Breakaway IRA groups have established an effective ‘no go’ area for the PSNI in County Fermanagh, it has been confirmed.
Armed PSNI personnel are now only permitted to go into certain areas of South Fermanagh by helicopter.
The DUP has called for British soldiers be sent in to ‘regain control’ from the dissidents.
The area centres on the town of Newtownbutler. Earlier this month, an ATM machine was removed from a shop in the town by a mechanical digger without any response from the PSNI, provoking complaints from local business figures.
Last Friday, the Real IRA issued bomb warnings in Enniskillen while on Saturday, the Continuity IRA issued bomb warnings in Lisnaskea and Maguiresbridge. Local shopkeepers were urged by the PSNI to search the areas in question, fuelling anger over policing in the county.
In a response, the local PSNI chief Michael Skuce blamed “criminals” but said his force was facing “a challenge that no other police service in the United Kingdom faces”.
“We will police Fermanagh. We do police Fermanagh. But given the significant threat, we may at present have to do that in a different way than we would like to do it. For example, sometimes the quickest and safest ways to insert police officers is by helicopter. If that is what is needed, then we will do it.”
PSNI members have admitted they are not responding to incidents in certain areas around Newtownbutler by road, but only armed personnel will be sent in by air when authorised.
Last week, a church hall and an Orange hall were attacked in the Newtownbutler area amid a general increase in sectarianism surrounding the Orange Order’s ‘Twelfth’ marches.

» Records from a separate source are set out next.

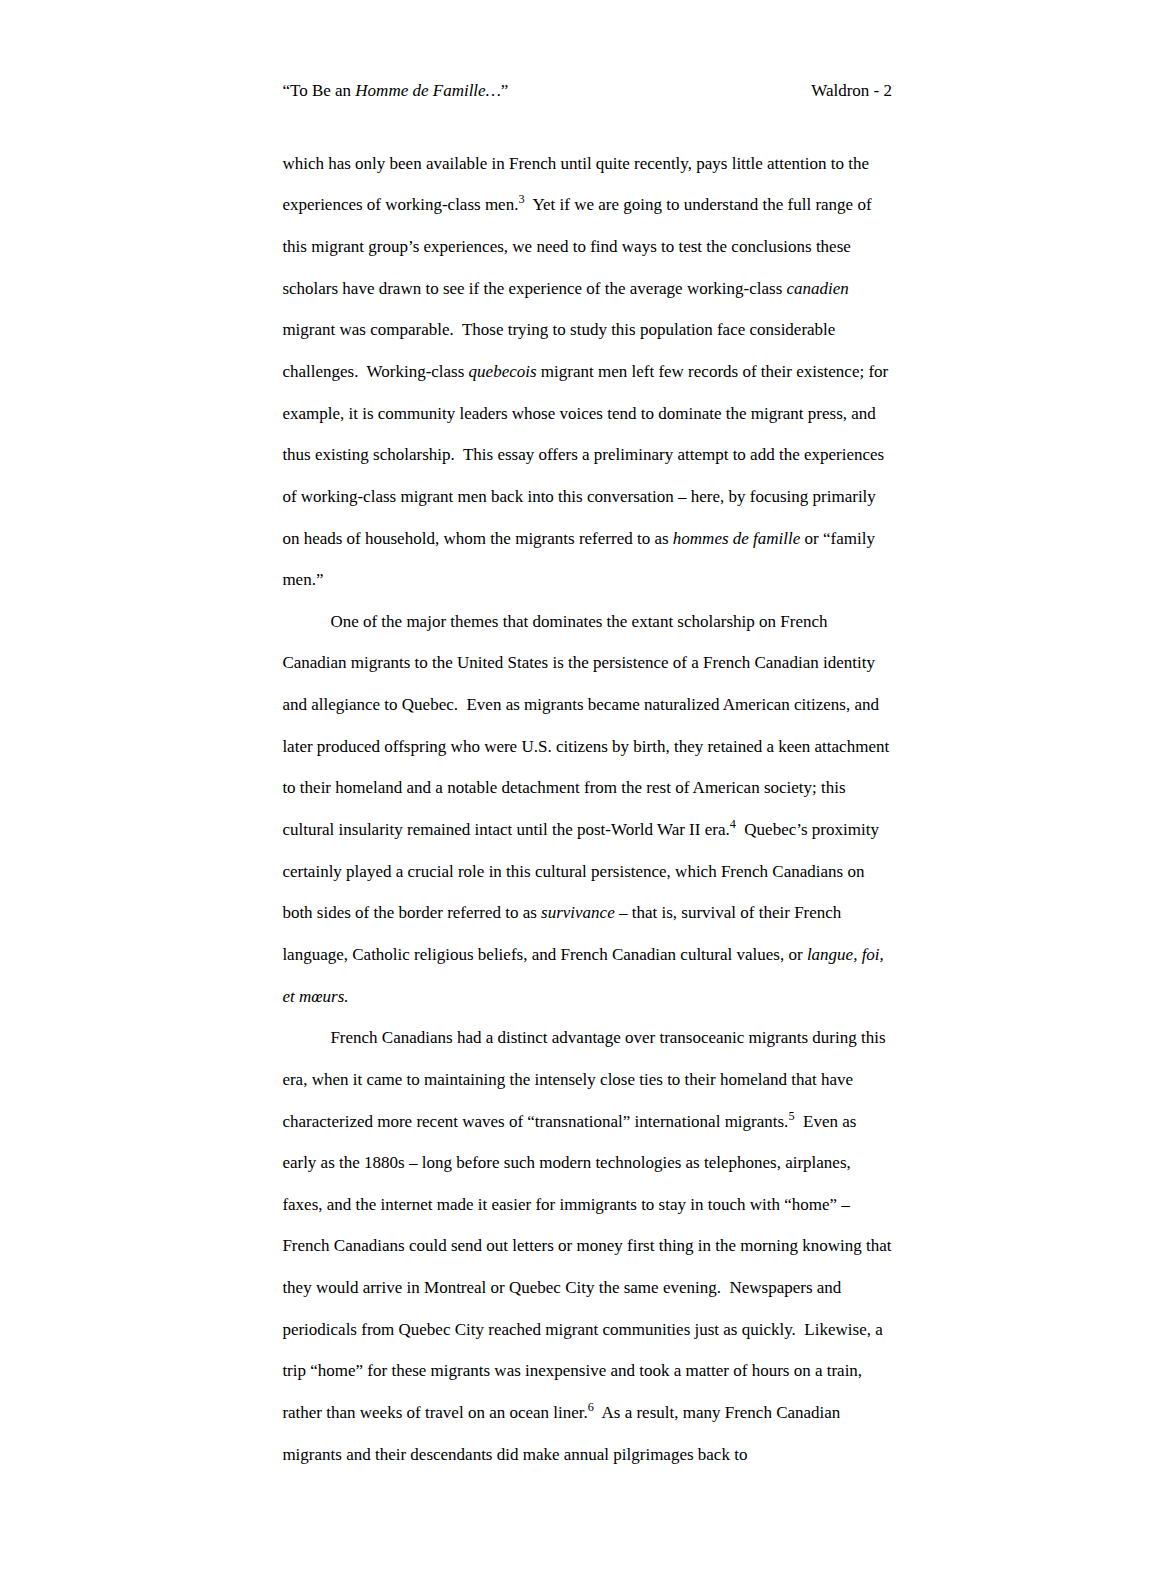“To Be an Homme de Famille…” Waldron - 2
which has only been available in French until quite recently, pays little attention to the experiences of working-class men.3 Yet if we are going to understand the full range of this migrant group’s experiences, we need to find ways to test the conclusions these scholars have drawn to see if the experience of the average working-class canadien migrant was comparable. Those trying to study this population face considerable challenges. Working-class quebecois migrant men left few records of their existence; for example, it is community leaders whose voices tend to dominate the migrant press, and thus existing scholarship. This essay offers a preliminary attempt to add the experiences of working-class migrant men back into this conversation – here, by focusing primarily on heads of household, whom the migrants referred to as hommes de famille or “family men.”
One of the major themes that dominates the extant scholarship on French Canadian migrants to the United States is the persistence of a French Canadian identity and allegiance to Quebec. Even as migrants became naturalized American citizens, and later produced offspring who were U.S. citizens by birth, they retained a keen attachment to their homeland and a notable detachment from the rest of American society; this cultural insularity remained intact until the post-World War II era.4 Quebec’s proximity certainly played a crucial role in this cultural persistence, which French Canadians on both sides of the border referred to as survivance – that is, survival of their French language, Catholic religious beliefs, and French Canadian cultural values, or langue, foi, et mœurs.
French Canadians had a distinct advantage over transoceanic migrants during this era, when it came to maintaining the intensely close ties to their homeland that have characterized more recent waves of “transnational” international migrants.5 Even as early as the 1880s – long before such modern technologies as telephones, airplanes, faxes, and the internet made it easier for immigrants to stay in touch with “home” – French Canadians could send out letters or money first thing in the morning knowing that they would arrive in Montreal or Quebec City the same evening. Newspapers and periodicals from Quebec City reached migrant communities just as quickly. Likewise, a trip “home” for these migrants was inexpensive and took a matter of hours on a train, rather than weeks of travel on an ocean liner.6 As a result, many French Canadian migrants and their descendants did make annual pilgrimages back to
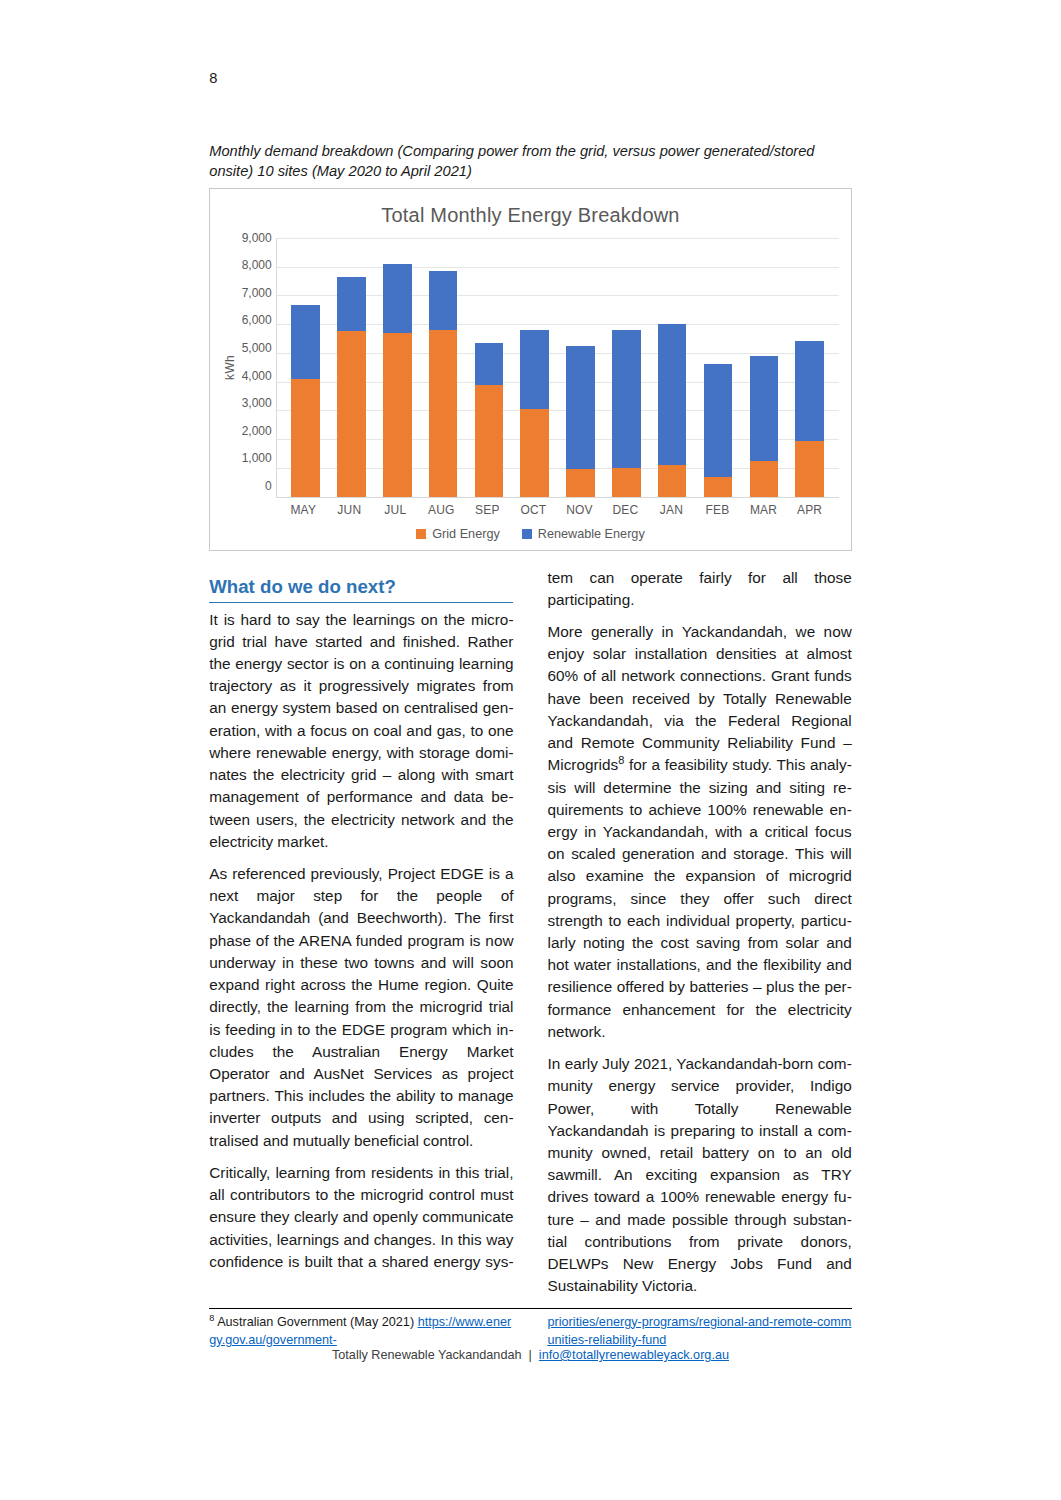8
Monthly demand breakdown (Comparing power from the grid, versus power generated/stored onsite) 10 sites (May 2020 to April 2021)
Total Monthly Energy Breakdown
kWh
9,000 8,000 7,000 6,000 5,000 4,000 3,000 2,000 1,000 0
MAY JUN JUL AUG SEP OCT NOV DEC JAN FEB MAR APR
Grid Energy Renewable Energy
What do we do next?
It is hard to say the learnings on the microgrid trial have started and finished. Rather the energy sector is on a continuing learning trajectory as it progressively migrates from an energy system based on centralised generation, with a focus on coal and gas, to one where renewable energy, with storage dominates the electricity grid – along with smart management of performance and data between users, the electricity network and the electricity market.
As referenced previously, Project EDGE is a next major step for the people of Yackandandah (and Beechworth). The first phase of the ARENA funded program is now underway in these two towns and will soon expand right across the Hume region. Quite directly, the learning from the microgrid trial is feeding in to the EDGE program which includes the Australian Energy Market Operator and AusNet Services as project partners. This includes the ability to manage inverter outputs and using scripted, centralised and mutually beneficial control.
Critically, learning from residents in this trial, all contributors to the microgrid control must ensure they clearly and openly communicate activities, learnings and changes. In this way confidence is built that a shared energy system can operate fairly for all those participating.
More generally in Yackandandah, we now enjoy solar installation densities at almost 60% of all network connections. Grant funds have been received by Totally Renewable Yackandandah, via the Federal Regional and Remote Community Reliability Fund – Microgrids8 for a feasibility study. This analysis will determine the sizing and siting requirements to achieve 100% renewable energy in Yackandandah, with a critical focus on scaled generation and storage. This will also examine the expansion of microgrid programs, since they offer such direct strength to each individual property, particularly noting the cost saving from solar and hot water installations, and the flexibility and resilience offered by batteries – plus the performance enhancement for the electricity network.
In early July 2021, Yackandandah-born community energy service provider, Indigo Power, with Totally Renewable Yackandandah is preparing to install a community owned, retail battery on to an old sawmill. An exciting expansion as TRY drives toward a 100% renewable energy future – and made possible through substantial contributions from private donors, DELWPs New Energy Jobs Fund and Sustainability Victoria.
8 Australian Government (May 2021) https://www.energy.gov.au/government-
priorities/energy-programs/regional-and-remote-communities-reliability-fund
Totally Renewable Yackandandah | info@totallyrenewableyack.org.au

The incidents came after an anti-Catholic parade was staged in the overwhelmingly nationalist town, but led to a renewed call by unionists for British troops to be deployed in the area.
“I have suggested for a long time that if the PSNI cannot cope with these issues it is time they brought in a limited army presence to protect the isolated Protestant communities against these Republican thugs,” stated Tom Elliott of UCUNF.
“I again reiterate this call before someone is murdered in this area”.
Mr Elliott also reacted strongly to news that a new cumann [branch] of the 32 County Sovereignty Movement is being set up in Fermanagh to honour IRA war hero James Lynagh - one of eight IRA Volunteers massacred by the SAS at Loughgall, County Armagh, in May 1987.
“He was an IRA terrorist who was one of eight men actively seeking to murder innocent people before the SAS stepped in and put an end to their evil activities in Loughgall,” he said.
He called for renewed “covert” activity to “wipe out” the dissidents. Recent savings in the cost of the British military occupation elsewhere in the north of Ireland could be diverted to defeat the Real IRA in Fermanagh, he said.
“If they do something fairly proactive that could wipe out that threat. I am saying there needs to be a covert Army presence to curtail that threat.”
Covert British Army units are already understood to be operating in the area.
The 32 County Sovereignty Movement said the statement “sounds suspiciously like a call for the SAS and other such units to re-engage in the practice of ‘shoot to kill’ against Republican separatists.”
“The British security apparatus is already investing vast sums into the targeting and harassment of Republicans, their families and the wider Republican/Nationalist community across the six counties and calls for even more money to be made available are a tacit admission that the normalisation process is not going to plan,” said the Fermanagh 32CSM in a statement.
“It is also proof, if it were needed, that Britain most certainly does have political, strategic and economic reasons for being in this part of Ireland.
“While all IRA volunteers and other insurgents fighting the British occupation in Ireland are aware of and accept the risk of death, it is our fear that allocating more resources to British killer gangs and comments like those of Tom Elliot could well result in the deaths of innocent nationalists and political activists as has happened so many times in recent history.”
* An armed and masked member of the Continuity IRA appeared following a riot in Armagh over a Twelfth of July parade in the town last week.
Anti-republican lobbyist Willie Frazer Willie Frazer said dissident republicans were creating “no go areas” as the PSNI sought to avoid attack.
The footage was further evidence of the “brazenness” of dissident republicans in the county, he said.
The CIRA man was on foot patrol and was armed with an AK47 assault rifle, according to republican youths, who captured the incident on a camera phone and posted the video on the internet.